**** EXCERPTED TEXT ****
Just about a year into the tenure of Bill Evans' longest-lasting trio from 1968 to 1974, the threesome's collective intuition is well in bloom, not just in a one-on- one dynamic, but all around the ensemble. As much as bassist Eddie Gomez and drummer Marty Morrell exhibit a gentility directly reflective of the pianist, they authoritatively solidifying their bond with him, the subversive (sic) taper's work revealing none of the three betraying any discernible reticence in learning to anticipate each other's moves and complement each other's actions. In addition to the two-hours plus playing time captured during an engagement at Ronnie Scott's celebrated jazz club in December 1969, a thirty-six page booklet (as is usually included with such issues from this label) contains extensive liner notes, comprised of essays, interviews and rare photos, in sum bringing new meaning to the phrase "complete package."

Wes Montgomery
Back On Indiana Avenue: The Carroll DeCamp Recordings
Resonance Records

The panoply of configurations on display within Back on Indiana Avenue is startling. In fact, the range of instrumentation, from two trio formats (one without drums) to quartets and sextets seems expressly designed to illustrate the full stylistic range at the command of the guitarist. While the sound quality is not wholly pristine throughout (consider the sources as described, next to interviews with the likes of John Scofield), it's generally sufficient to offer a clear depiction of the distinct textures of organ, trombone, etc,. And, it also reveals a somewhat less egalitarian relationship between the musicians than on its companion piece (both initially available on vinyl). Yet even with a greater air of leader with accompanists on The Carroll DeCamp Recordings, there's no less a sense of keen synchrony among the musicians (or dutiful research and notes devoted to their work).
**** DATASET EXTRACT ****
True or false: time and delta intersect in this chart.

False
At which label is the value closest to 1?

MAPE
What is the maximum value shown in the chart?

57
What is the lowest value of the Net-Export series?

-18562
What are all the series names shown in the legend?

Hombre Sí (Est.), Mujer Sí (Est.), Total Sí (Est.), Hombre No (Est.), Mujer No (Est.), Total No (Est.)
****
**** DATASET EXTRACT ****
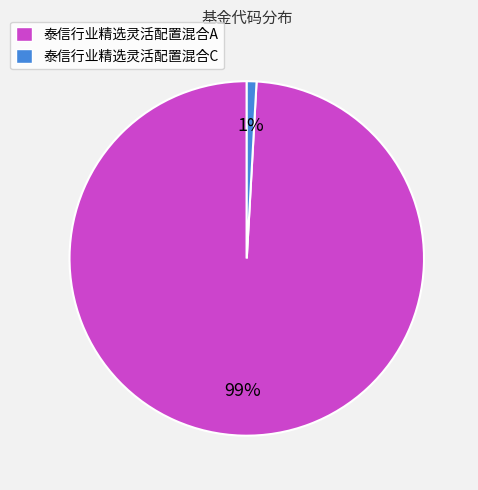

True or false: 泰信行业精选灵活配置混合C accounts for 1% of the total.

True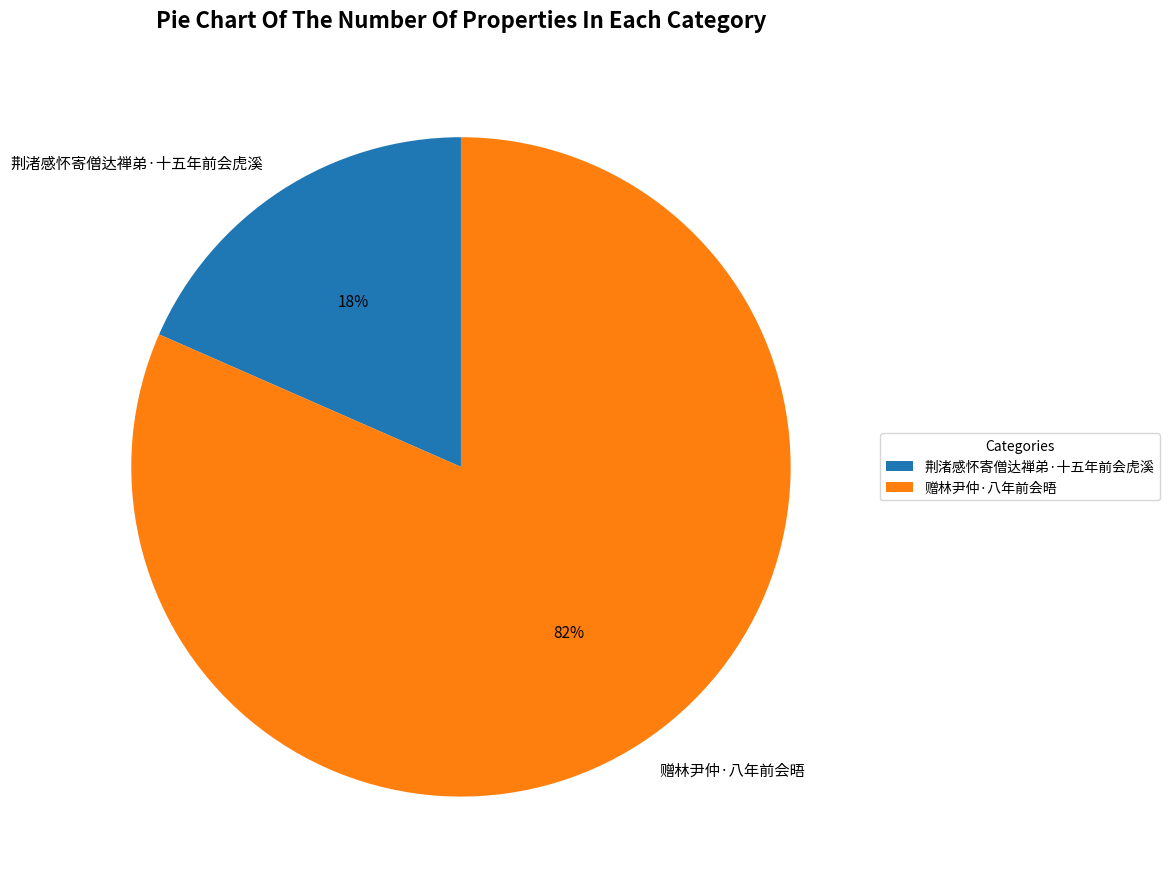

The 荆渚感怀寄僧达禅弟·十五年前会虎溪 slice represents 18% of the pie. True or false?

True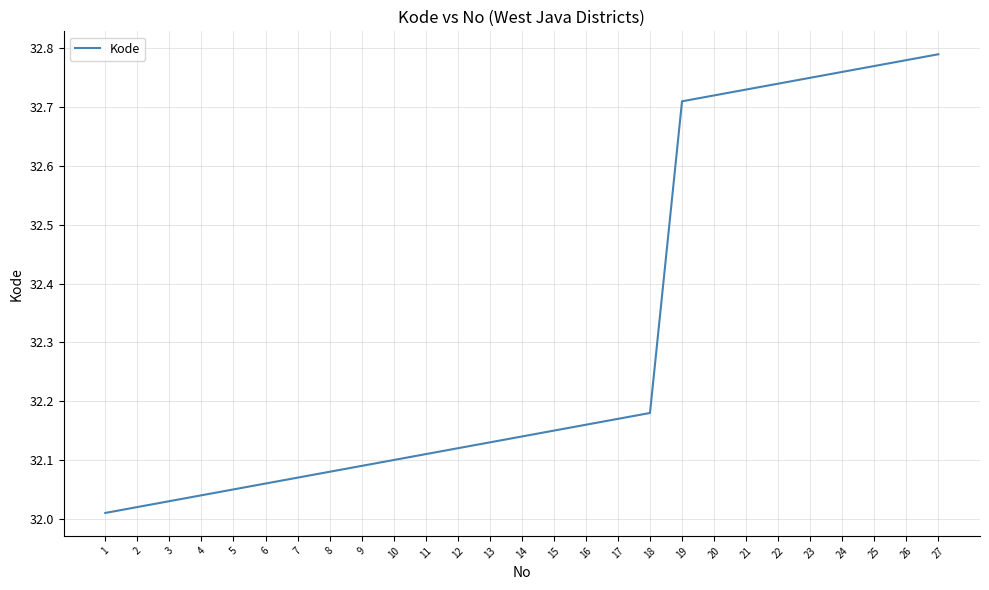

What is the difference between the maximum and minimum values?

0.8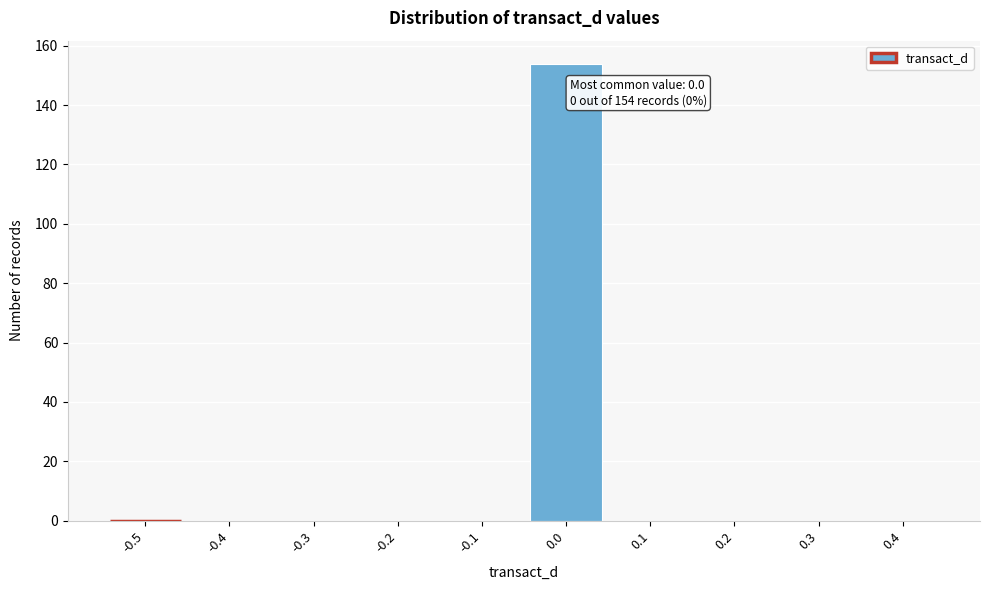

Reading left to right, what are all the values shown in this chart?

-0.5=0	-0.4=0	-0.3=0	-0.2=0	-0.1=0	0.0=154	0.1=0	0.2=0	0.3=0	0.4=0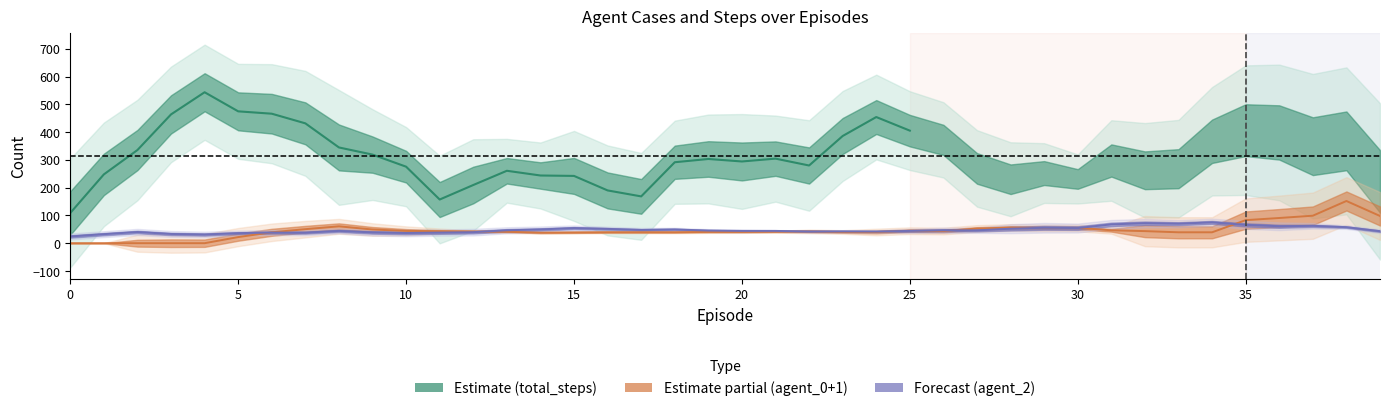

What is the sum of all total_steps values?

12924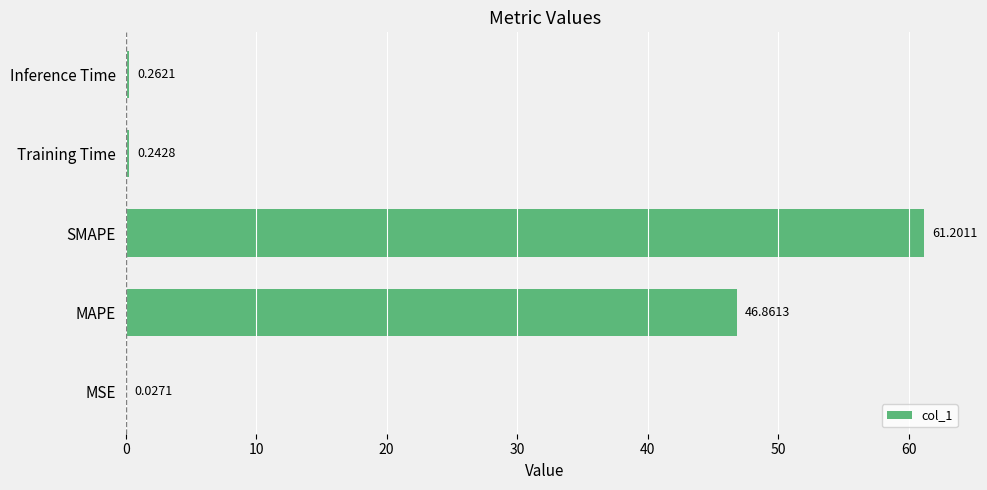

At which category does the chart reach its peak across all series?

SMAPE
****
_ASSIGNED TASK_
From the jazz album reviews, reproduce word for word the passage that starts at "The panoply of" and ends at "to their work).".

_RESPONSE TO THE TASK_
The panoply of configurations on display within Back on Indiana Avenue is startling. In fact, the range of instrumentation, from two trio formats (one without drums) to quartets and sextets seems expressly designed to illustrate the full stylistic range at the command of the guitarist. While the sound quality is not wholly pristine throughout (consider the sources as described, next to interviews with the likes of John Scofield), it's generally sufficient to offer a clear depiction of the distinct textures of organ, trombone, etc,. And, it also reveals a somewhat less egalitarian relationship between the musicians than on its companion piece (both initially available on vinyl). Yet even with a greater air of leader with accompanists on The Carroll DeCamp Recordings, there's no less a sense of keen synchrony among the musicians (or dutiful research and notes devoted to their work).